1. Notify Business Associate of any limitations in Covered Entity's Notice of Privacy Practices that may affect Business Associate's use or disclosure of PHI;
2. Notify Business Associate of any changes in, or revocation of, permission by an individual to use or disclose PHI that may affect Business Associate's permitted or required uses and disclosures;
3. Not request Business Associate to use or disclose PHI in any manner that would not be permissible under HIPAA if done by Covered Entity;
4. Implement appropriate safeguards with respect to PHI prior to submitting it to the Service;
5. Promptly notify Business Associate of any restrictions to the use or disclosure of PHI that Covered Entity has agreed to or been required to abide by.

5. Term and Termination

5.1 Term

This BAA is effective as of the date Covered Entity first accepts the Terms of Service and shall remain in effect until the termination of the service relationship between the parties.

5.2 Termination for Cause

If either party determines that the other has materially breached a material provision of this BAA, the non-breaching party may provide written notice of the breach and afford the breaching party thirty (30) days to cure. If the breach is not cured within that period, the non-breaching party may terminate this BAA and the underlying service agreement.

5.3 Effect of Termination

Upon termination of this BAA for any reason, Business Associate shall, at Covered Entity's election, either: (a) return to Covered Entity all PHI received from or created on behalf of Covered Entity; or (b) destroy all such PHI and certify in writing that it has done so. Business Associate shall retain no copies of PHI after destruction, except that Business Associate may retain PHI that cannot feasibly be returned or destroyed, in which case Business Associate shall continue to protect such PHI in accordance with this BAA and shall limit further use or disclosure to the purposes that make return or destruction infeasible. Customer Data export is available for thirty (30) days following termination of the service agreement.

6. Miscellaneous

6.1 Amendment

The parties agree to amend this BAA as necessary to comply with changes in applicable law, including changes to HIPAA, the HITECH Act, and their implementing regulations. GetSurveyReady may update this BAA with thirty (30) days' notice to Covered Entity; continued use of the Service after the effective date constitutes acceptance.

6.2 Interpretation

This BAA shall be interpreted as broadly as necessary to implement and comply with HIPAA and HITECH. Any ambiguity in this BAA shall be resolved in favor of a meaning that permits Covered Entity to comply with HIPAA and HITECH.

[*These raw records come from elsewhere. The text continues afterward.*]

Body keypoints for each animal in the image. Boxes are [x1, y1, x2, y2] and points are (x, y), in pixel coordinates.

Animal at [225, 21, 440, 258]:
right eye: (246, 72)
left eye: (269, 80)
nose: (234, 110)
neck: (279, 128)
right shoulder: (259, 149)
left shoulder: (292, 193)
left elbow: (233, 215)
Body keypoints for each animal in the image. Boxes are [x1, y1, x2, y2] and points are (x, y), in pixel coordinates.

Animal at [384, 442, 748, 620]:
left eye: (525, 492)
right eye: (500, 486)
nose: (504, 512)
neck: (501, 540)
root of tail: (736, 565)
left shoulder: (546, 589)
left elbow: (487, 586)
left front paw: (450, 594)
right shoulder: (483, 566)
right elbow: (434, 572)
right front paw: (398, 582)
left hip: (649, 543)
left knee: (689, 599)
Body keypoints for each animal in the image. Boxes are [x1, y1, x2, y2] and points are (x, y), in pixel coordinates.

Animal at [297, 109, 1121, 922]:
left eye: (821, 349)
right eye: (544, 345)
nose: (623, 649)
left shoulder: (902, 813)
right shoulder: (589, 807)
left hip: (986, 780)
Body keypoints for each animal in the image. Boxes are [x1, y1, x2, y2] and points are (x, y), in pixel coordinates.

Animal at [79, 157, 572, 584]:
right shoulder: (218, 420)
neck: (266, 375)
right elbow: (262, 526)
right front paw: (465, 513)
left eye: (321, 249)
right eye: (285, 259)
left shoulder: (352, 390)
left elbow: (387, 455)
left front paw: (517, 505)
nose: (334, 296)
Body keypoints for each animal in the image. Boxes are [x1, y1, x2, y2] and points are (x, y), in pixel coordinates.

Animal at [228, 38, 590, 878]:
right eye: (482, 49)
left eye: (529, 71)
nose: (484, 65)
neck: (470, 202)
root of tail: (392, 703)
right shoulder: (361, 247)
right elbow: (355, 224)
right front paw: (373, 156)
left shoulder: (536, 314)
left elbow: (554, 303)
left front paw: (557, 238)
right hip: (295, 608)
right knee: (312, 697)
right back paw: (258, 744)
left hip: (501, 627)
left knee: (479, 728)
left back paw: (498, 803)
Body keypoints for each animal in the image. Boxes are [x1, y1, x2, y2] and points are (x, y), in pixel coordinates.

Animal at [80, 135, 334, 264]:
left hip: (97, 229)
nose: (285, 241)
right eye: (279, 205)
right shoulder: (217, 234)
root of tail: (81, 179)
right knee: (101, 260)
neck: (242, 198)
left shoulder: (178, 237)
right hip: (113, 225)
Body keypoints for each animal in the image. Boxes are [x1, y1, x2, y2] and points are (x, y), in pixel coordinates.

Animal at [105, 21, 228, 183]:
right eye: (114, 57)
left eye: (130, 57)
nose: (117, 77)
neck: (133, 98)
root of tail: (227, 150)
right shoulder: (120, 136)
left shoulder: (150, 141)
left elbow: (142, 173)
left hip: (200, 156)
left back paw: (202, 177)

6.3 No Third-Party Beneficiaries

This BAA is for the sole benefit of the parties hereto and their respective successors and permitted assigns. Nothing herein creates any rights in any third party, including individuals whose PHI may be processed hereunder.

6.4 Survival

The obligations of Business Associate under Section 5.3 (Effect of Termination) shall survive the termination of this BAA.

6.5 Governing Law

This BAA shall be governed by the laws of the State of Texas and applicable federal law, including HIPAA and HITECH.

6.6 Entire Agreement

This BAA, together with the Terms of Service, constitutes the entire agreement between the parties with respect to the subject matter hereof and supersedes all prior representations, agreements, and understandings with respect to Business Associate's obligations regarding PHI.

6.7 Contact for BAA Requests

Organizations requiring a countersigned BAA for their compliance records should contact:

GetSurveyReady, LLC
HIPAA Compliance
hello@getsurveyready.com

We will provide a countersigned copy within ten (10) business days.